One way Sidewalk is confusing their critics into submission is the hijacking of data typology. Data typology simply refers to the kind of data Sidewalk is trying to collect, and different types are subject to their own level of regulatory scrutiny. In a recent draft proposal, Sidewalk actually creates a new type called “Urban Data” for regulators to puzzle over. The ambiguity of this term is further complicated by the fact that it includes data ranging from CCTV camera footage to thermostat usage. Though “data laundering,” whereby criminals disguise the proceeds from illegal activities by “mixing” it with money from cleaner sources, is already used in cybersecurity to describe the sale of illegally mined data, the analogy works well for the massive amounts of data to be collected in Toronto, too. Sidewalk is placing more benign data types alongside more valuable, sensitive personal information and placing them all under the umbrella of Urban Data with its own unique set of rules. As long as Sidewalk has the ability to set its own guidelines, it will employ a healthy amount of obscurity as a tool against regulation.
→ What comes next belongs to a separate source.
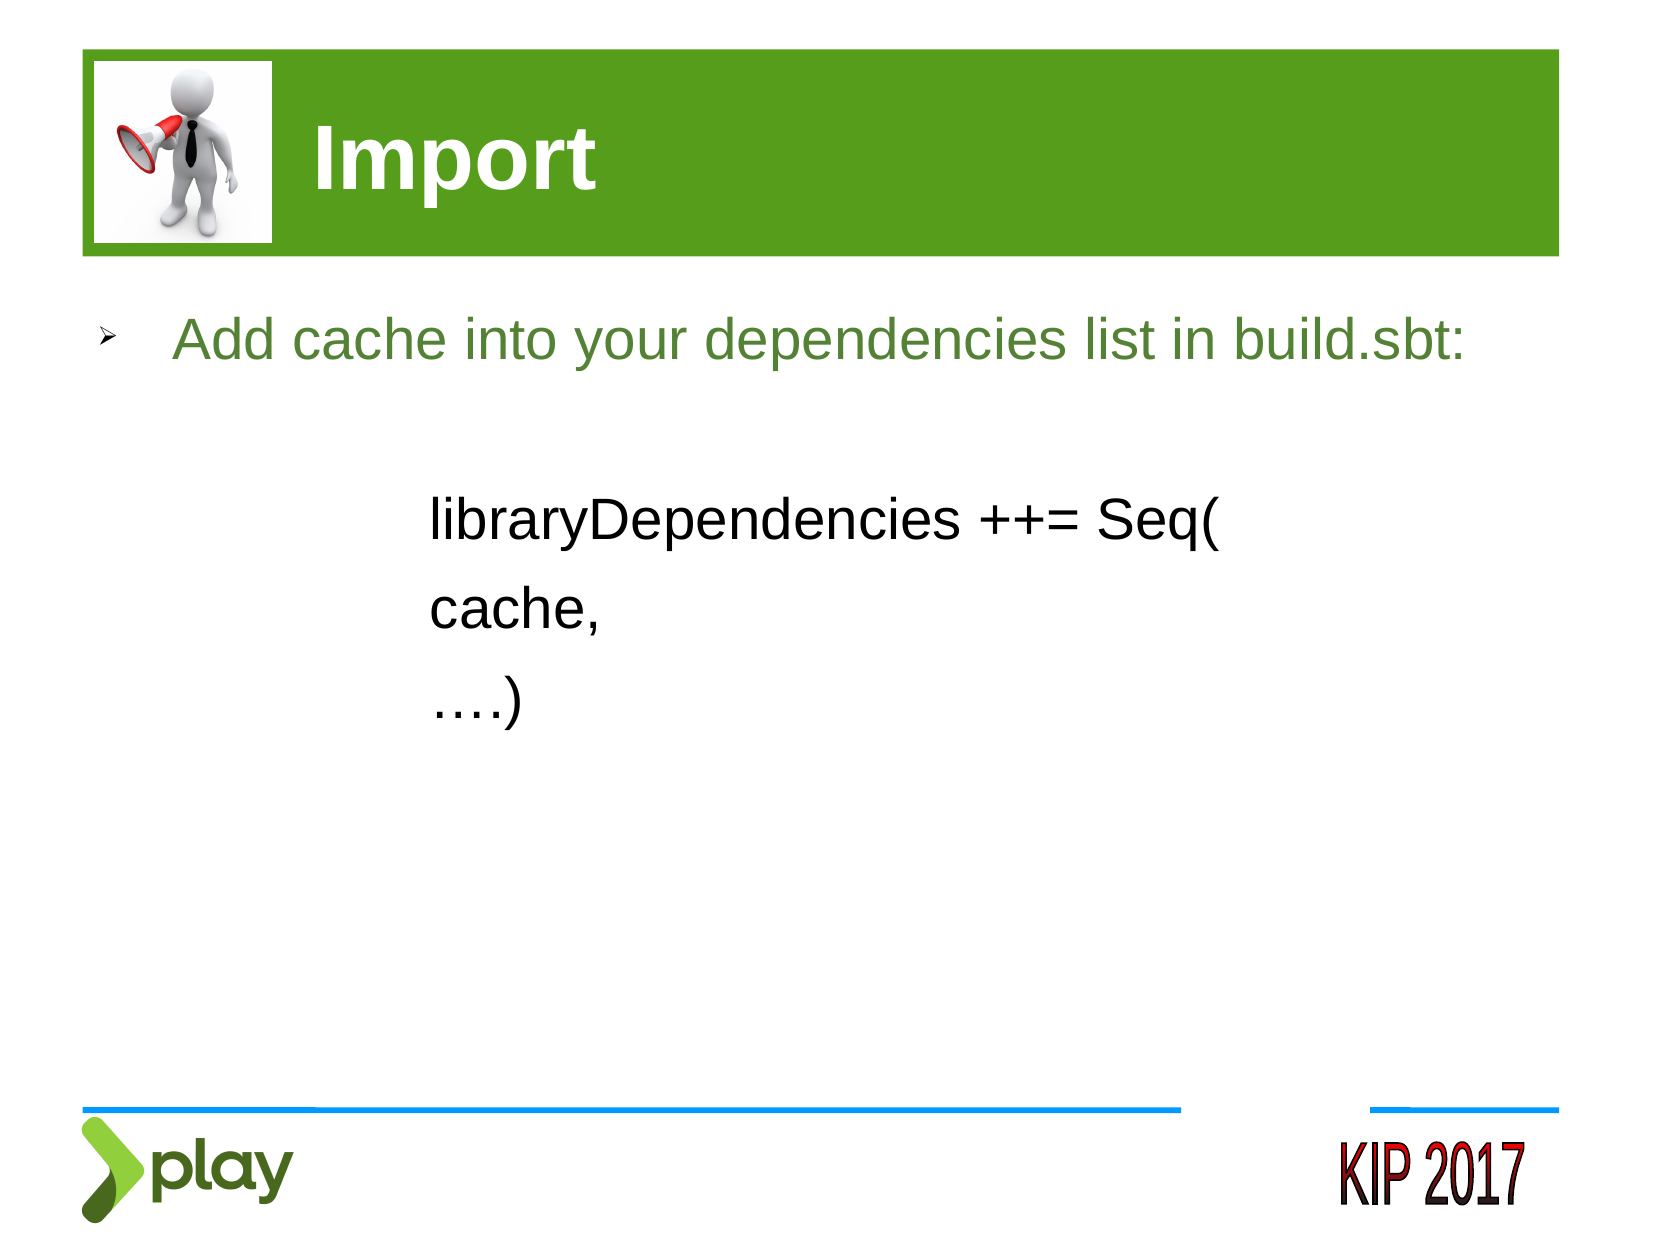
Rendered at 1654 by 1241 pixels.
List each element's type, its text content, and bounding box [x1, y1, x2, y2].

Another major issue with the Toronto project is the role of intellectual property. Though residents may benefit from the amenities and quality of life on offer, businesses that work with Sidewalk may lose the ability to license their IP externally. In July, a “plan development agreement” between Waterfront Toronto and Sidewalk outlined how Waterfront Toronto could benefit from a stake in the project’s IP. Conversely, a design-procurement document obtained by a Canadian news outlet in August showed Sidewalk asking potential consultants to cede their IP rights, or at least to give them exclusive, royalty-free, worldwide license to the rights. Sidewalk’s manipulation of other entities — whether they be government agencies, private companies or the citizens of Toronto — shows their unrestrained influence in the project.
Whatever the outcome of the Sidewalk Toronto project, its legal framework will serve as the benchmark for future data-driven urban innovation projects. Let it be a framework that not only encourages innovation, but fairness and safety with regard to all parties involved.